As for complaints… I guess the stuff with Inquisition isn’t terribly important, and it’s really only there because due to who those characters are it NEEDED to be there. But apart from that… I dunno, I got nothing. It’s just a cool, interesting and well-told story, with a solid concept and great ideas. No fuss, no pretension or portentousness, just honest to God fun. Gaiman says in the afterword of this book that he reread it about two years later on a nice day on a boat, and that’s kind of how it should be read. Just sit back, relax and let it wash over you.
I’ve said before that I’m a bit mixed on Andy Kubert and this book does have a very particular style, which is both a blessing and a bit of a problem.
For 1602, Andy Kubert used something called “Enhanced Pencils”, wherein the book goes directly from the artist to the colorist, no inkers in between.

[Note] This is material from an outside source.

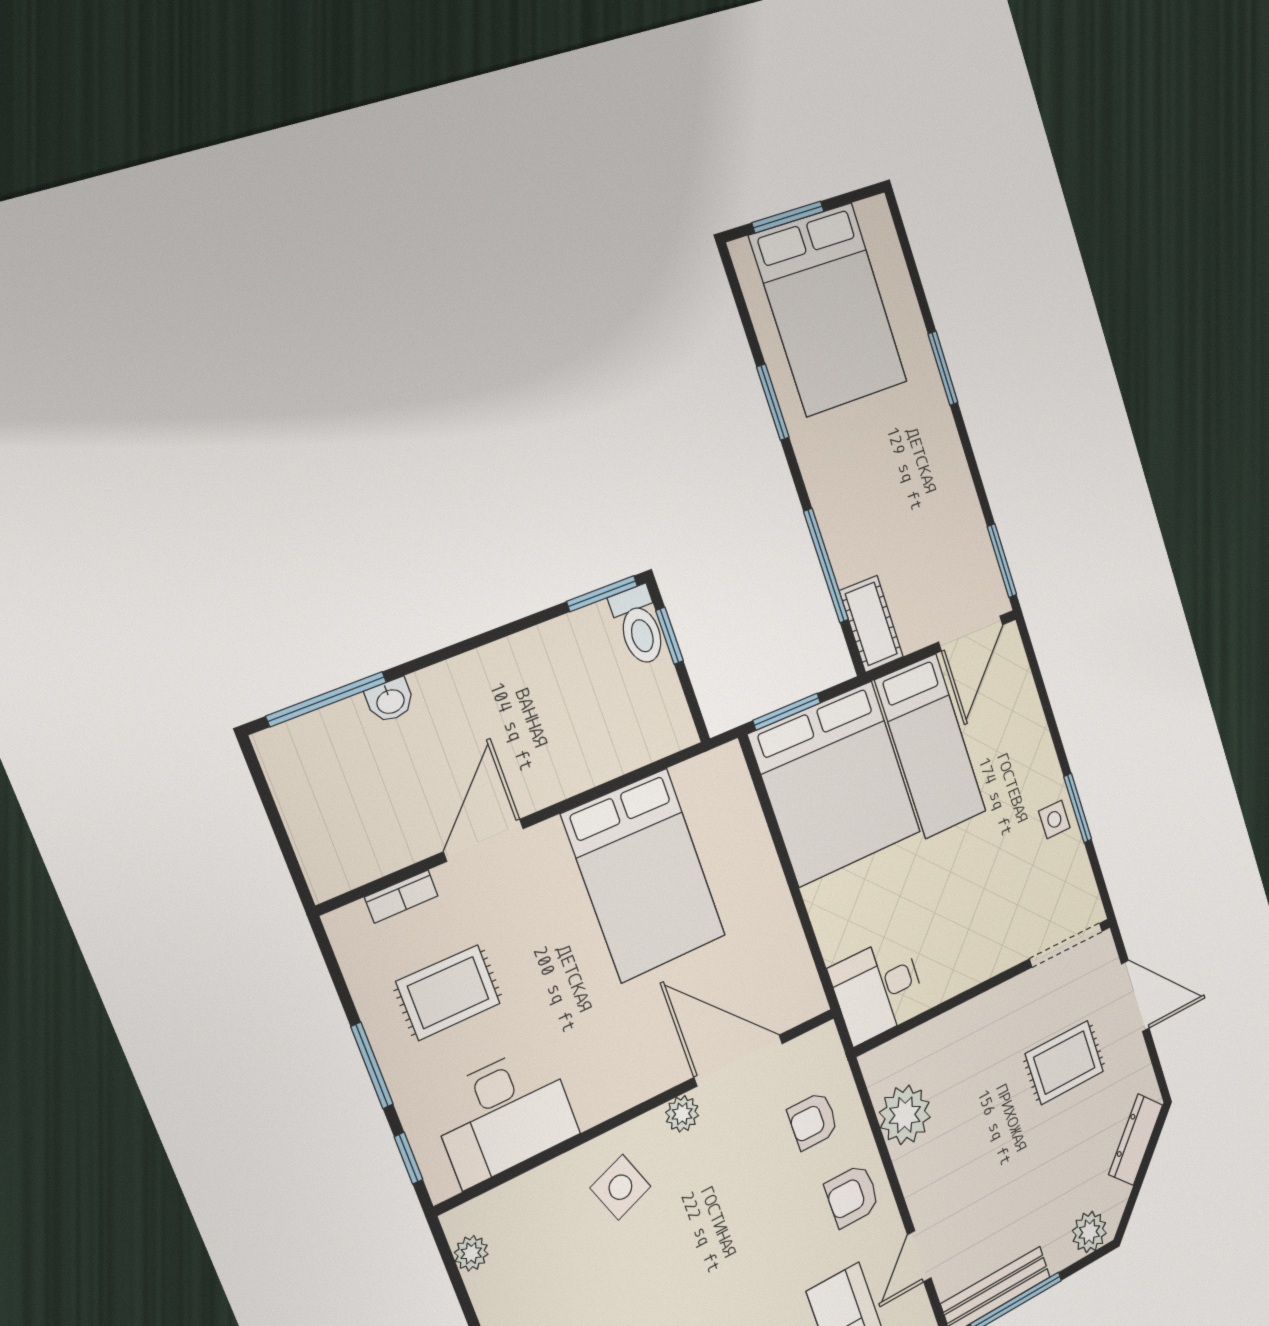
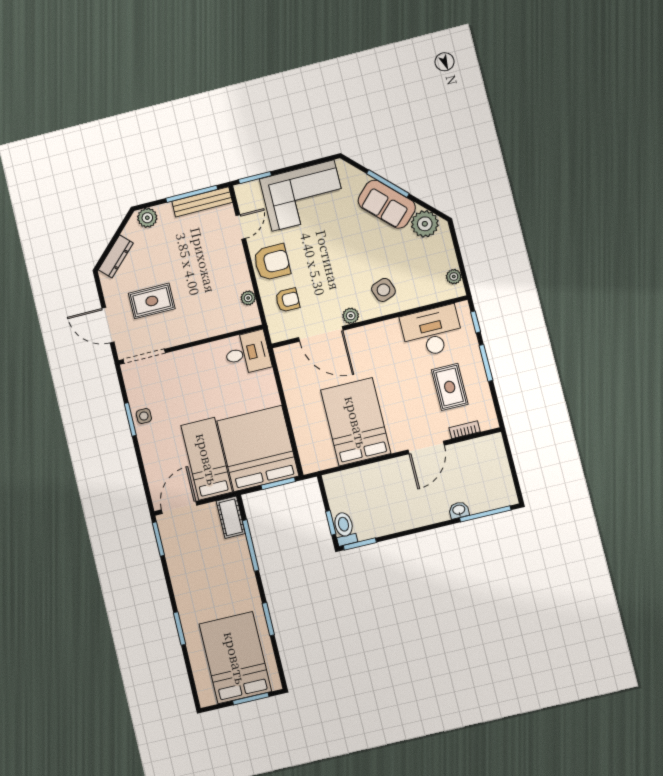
rug: (448, 993) -> (450, 387), turned 90
plant: (905, 1115) -> (248, 298), width x0.53, depth x0.53
armchair: (852, 1196) -> (272, 262), width x1.38, depth x1.38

Now, on one hand, this is good, because it allows Kubert to a be a bit freer and more experimental with the book instead of just going for straight superheroic action, helped by the distinct colors which give the book a more painted style (fitting in with the setting).
On the other hand, the looser style means the pencils look a bit more sketchy and “fluid”. It’s not a big problem, and most of it is really steady, but it can sometimes give things a meltier look. It’s not something that can even be called a “flaw”, it’s more of a stylistic choice that I, personally don’t much enjoy. I realize that it’s an unbelievable nitpick but it’s just something that bothers me personally.
In conclusion, Marvel 1602 is an intriguing, fun and exciting ride, with tons of fun adventure and personality. The art may not be up everyone’s street, but it’s still impressive and very distinct and, overall, you’ll just have fun reading this book. It’s perfect for introducing newcomers to superhero comics (or, hell, comics in general) because it has characters they sort of recognize, in new contexts that require no backstory. So, if you’ve avoided reading Marvel 1602 for this long, know that it comes with a hearty recommendation from me.